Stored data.
____________________
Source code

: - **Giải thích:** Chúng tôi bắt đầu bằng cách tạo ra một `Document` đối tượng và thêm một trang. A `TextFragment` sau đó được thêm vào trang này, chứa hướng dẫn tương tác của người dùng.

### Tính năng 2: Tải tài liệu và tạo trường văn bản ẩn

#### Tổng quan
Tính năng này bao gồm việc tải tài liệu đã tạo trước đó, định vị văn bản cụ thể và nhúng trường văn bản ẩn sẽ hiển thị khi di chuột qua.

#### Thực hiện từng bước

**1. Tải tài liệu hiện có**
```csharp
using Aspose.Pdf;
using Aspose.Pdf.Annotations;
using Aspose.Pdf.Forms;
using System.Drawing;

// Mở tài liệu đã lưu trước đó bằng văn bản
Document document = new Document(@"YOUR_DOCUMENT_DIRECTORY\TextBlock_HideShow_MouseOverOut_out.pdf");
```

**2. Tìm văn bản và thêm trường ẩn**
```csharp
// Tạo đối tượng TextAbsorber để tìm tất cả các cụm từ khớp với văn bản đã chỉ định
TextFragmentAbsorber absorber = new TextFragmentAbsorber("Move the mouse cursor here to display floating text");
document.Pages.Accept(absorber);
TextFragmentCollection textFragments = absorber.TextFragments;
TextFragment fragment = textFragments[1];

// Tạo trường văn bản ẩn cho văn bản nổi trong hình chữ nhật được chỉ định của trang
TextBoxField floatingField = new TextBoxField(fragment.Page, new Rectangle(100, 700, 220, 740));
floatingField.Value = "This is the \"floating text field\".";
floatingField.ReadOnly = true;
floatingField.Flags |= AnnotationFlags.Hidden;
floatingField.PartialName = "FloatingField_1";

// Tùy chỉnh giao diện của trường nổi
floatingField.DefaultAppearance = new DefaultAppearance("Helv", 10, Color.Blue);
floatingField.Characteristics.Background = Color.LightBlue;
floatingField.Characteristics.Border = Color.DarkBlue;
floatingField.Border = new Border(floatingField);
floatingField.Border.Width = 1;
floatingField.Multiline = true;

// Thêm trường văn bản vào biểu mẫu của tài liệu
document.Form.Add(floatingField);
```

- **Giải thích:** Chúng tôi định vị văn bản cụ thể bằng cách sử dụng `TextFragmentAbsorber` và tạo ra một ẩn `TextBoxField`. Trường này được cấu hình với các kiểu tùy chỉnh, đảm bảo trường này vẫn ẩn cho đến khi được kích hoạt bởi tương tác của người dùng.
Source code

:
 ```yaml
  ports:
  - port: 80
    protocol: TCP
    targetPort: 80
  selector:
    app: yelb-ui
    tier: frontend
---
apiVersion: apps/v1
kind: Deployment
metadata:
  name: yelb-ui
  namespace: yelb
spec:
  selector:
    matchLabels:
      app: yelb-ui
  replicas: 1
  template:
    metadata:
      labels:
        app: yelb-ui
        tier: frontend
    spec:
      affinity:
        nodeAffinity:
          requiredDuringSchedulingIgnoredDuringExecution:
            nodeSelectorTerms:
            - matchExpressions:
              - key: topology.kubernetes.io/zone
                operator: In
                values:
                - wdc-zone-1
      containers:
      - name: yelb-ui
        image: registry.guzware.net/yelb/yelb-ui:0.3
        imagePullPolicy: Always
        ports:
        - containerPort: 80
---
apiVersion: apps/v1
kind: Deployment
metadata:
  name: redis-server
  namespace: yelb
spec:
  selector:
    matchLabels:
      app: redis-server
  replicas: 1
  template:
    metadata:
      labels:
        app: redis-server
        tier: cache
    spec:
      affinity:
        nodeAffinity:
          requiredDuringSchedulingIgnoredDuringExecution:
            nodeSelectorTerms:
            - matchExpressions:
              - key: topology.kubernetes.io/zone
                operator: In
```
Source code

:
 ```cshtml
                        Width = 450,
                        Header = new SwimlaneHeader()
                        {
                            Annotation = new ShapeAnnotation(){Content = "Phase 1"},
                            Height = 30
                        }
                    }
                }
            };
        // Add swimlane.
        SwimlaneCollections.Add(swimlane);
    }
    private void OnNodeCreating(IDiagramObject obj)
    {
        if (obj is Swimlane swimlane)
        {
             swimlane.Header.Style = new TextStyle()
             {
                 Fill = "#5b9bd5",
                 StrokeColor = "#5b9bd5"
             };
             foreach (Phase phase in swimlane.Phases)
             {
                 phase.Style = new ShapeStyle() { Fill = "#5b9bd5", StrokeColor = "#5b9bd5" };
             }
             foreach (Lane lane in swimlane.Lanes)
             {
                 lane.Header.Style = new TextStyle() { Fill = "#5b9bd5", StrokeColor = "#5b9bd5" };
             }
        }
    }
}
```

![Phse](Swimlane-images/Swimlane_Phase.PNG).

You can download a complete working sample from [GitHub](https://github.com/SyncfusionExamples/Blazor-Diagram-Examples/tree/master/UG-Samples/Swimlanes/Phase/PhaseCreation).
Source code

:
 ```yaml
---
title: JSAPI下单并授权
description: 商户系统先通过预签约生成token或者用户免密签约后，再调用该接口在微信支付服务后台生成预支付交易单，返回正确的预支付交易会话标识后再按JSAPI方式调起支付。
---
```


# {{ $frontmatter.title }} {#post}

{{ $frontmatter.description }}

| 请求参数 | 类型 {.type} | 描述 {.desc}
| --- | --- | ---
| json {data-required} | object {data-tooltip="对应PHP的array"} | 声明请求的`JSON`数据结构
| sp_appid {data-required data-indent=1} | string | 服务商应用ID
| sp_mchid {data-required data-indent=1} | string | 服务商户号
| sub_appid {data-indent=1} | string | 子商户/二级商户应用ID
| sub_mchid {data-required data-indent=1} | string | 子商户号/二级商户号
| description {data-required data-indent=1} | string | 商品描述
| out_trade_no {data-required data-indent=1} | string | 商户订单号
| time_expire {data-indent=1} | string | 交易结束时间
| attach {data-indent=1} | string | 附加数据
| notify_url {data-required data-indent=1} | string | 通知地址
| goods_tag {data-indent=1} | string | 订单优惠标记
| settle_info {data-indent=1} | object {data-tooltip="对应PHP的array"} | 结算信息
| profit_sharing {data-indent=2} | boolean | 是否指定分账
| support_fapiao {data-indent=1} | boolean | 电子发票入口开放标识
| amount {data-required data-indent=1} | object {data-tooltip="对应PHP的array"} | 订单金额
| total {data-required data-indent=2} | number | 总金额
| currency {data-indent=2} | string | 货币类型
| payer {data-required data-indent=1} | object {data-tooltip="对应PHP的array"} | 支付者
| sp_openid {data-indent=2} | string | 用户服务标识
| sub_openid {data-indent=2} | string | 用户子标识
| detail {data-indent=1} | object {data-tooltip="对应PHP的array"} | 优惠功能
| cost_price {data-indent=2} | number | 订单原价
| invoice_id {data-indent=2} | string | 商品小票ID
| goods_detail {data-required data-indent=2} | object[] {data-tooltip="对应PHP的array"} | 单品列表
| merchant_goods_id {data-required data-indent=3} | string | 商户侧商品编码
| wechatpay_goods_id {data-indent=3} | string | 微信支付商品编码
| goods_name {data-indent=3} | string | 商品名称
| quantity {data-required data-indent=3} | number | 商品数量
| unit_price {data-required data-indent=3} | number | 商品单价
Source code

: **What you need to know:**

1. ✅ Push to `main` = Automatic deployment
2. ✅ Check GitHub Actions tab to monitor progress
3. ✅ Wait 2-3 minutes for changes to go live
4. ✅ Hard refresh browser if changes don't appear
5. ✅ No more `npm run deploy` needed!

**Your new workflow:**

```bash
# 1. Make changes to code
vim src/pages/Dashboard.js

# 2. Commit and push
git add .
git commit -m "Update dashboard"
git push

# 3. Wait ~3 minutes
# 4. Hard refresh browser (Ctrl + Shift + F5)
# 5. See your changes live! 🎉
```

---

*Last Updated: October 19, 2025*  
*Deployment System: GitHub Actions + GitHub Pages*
____________________
WORK ITEM. Find the word "StrokeColor" in the data and show each line that holds it.

WRITTEN ANSWER.
                 StrokeColor = "#5b9bd5"
                 phase.Style = new ShapeStyle() { Fill = "#5b9bd5", StrokeColor = "#5b9bd5" };
                 lane.Header.Style = new TextStyle() { Fill = "#5b9bd5", StrokeColor = "#5b9bd5" };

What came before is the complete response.